Distributive justice, the third principle of The Belmont Report, requires the fair selection of participants and the equitable distribution of the risks and benefits of research.

The systematic selection of participants because of their availability, their compromised status, or because of social, racial, sexual, economic or cultural biases institutionalized in society, may result in an uneven distribution of the benefits and the burdens of research. For example, students, patients, clients, or employees are compromised to the extent that their grades, access or health care and other services, or their jobs are dependent on those interviewing or those investigators recruiting them for research. The research application should clearly articulate how recruitment activities will avoid even the appearance of coercion when selecting participants who are in a dependent relationship to the investigators or their agents.

To insure that certain populations are not recruited solely because of their availability, for example, prisoners or patients in mental health institutions, the National Commission for the Protection of Human Subjects recommends a hierarchy of preference in the selection of subjects for research: adults before children, competent individuals before incompetent individuals, and non-institutionalized persons before institutionalized persons.

Further, the National Institute of Health has issued guidelines to ensure that the risks and benefits of participation in research extend to women and minorities. These guidelines indicate that researchers should recruit and include minorities and women in study populations so that the research findings can be of benefit to all persons at risk of the disease, disorder, or condition under study.

There are special ethical requirements for the recruitment of children. Children are in a dependent relationship to adults and can be easily manipulated in a school or clinical setting; for this reason they are entitled to extra protections as a "vulnerable subject population" as determined in federal regulations. Investigators should take every precaution to insure that a child's decision to participate in research is both voluntary and free from coercion. Refusal to participate should not be met with a negative response or any form of punishment. In an educational setting, school officials or teachers do not have the authority to give consent for the participation of children. Only a parent or legal guardian may allow a child, with the child's assent, to participate in a research study.

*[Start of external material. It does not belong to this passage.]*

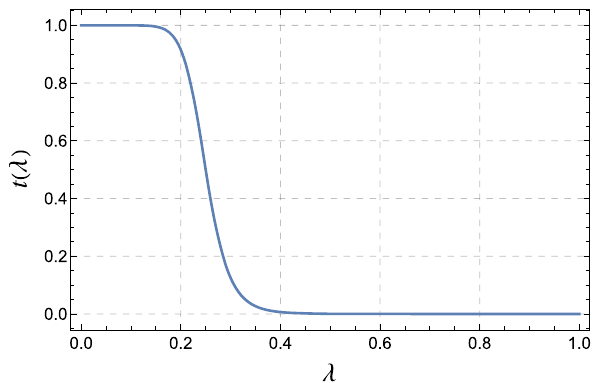
Fig. 5 Transition function t (λ) used to switch off the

With all populations, the process of recruitment begins at the first point of contact with a potential human participant prior to the initiation of the procedures for obtaining informed consent. In many ways, recruitment is the introduction to the consent process, and may take the form of a flyer, a newspaper advertisement, or a verbal exchange between a member of the study team and the potential participant. Recruitment techniques must respect the rights of all individuals to decide whether or not they will participate voluntarily. They should not feel coerced; nor should they fear the loss of some benefit to which they are otherwise entitled if they choose not to participate. A person in authority, for example, a teacher recruiting students, should take special precautions to ensure that a decision to participate is not based on subtle pressures such as grades or a fear of loss in benefits such as counseling services. All flyers, posters, advertisements, letters, postings on the internet or any other recruitment materials should be attached to the research protocol for examination by the IRB and must be approved prior to their use.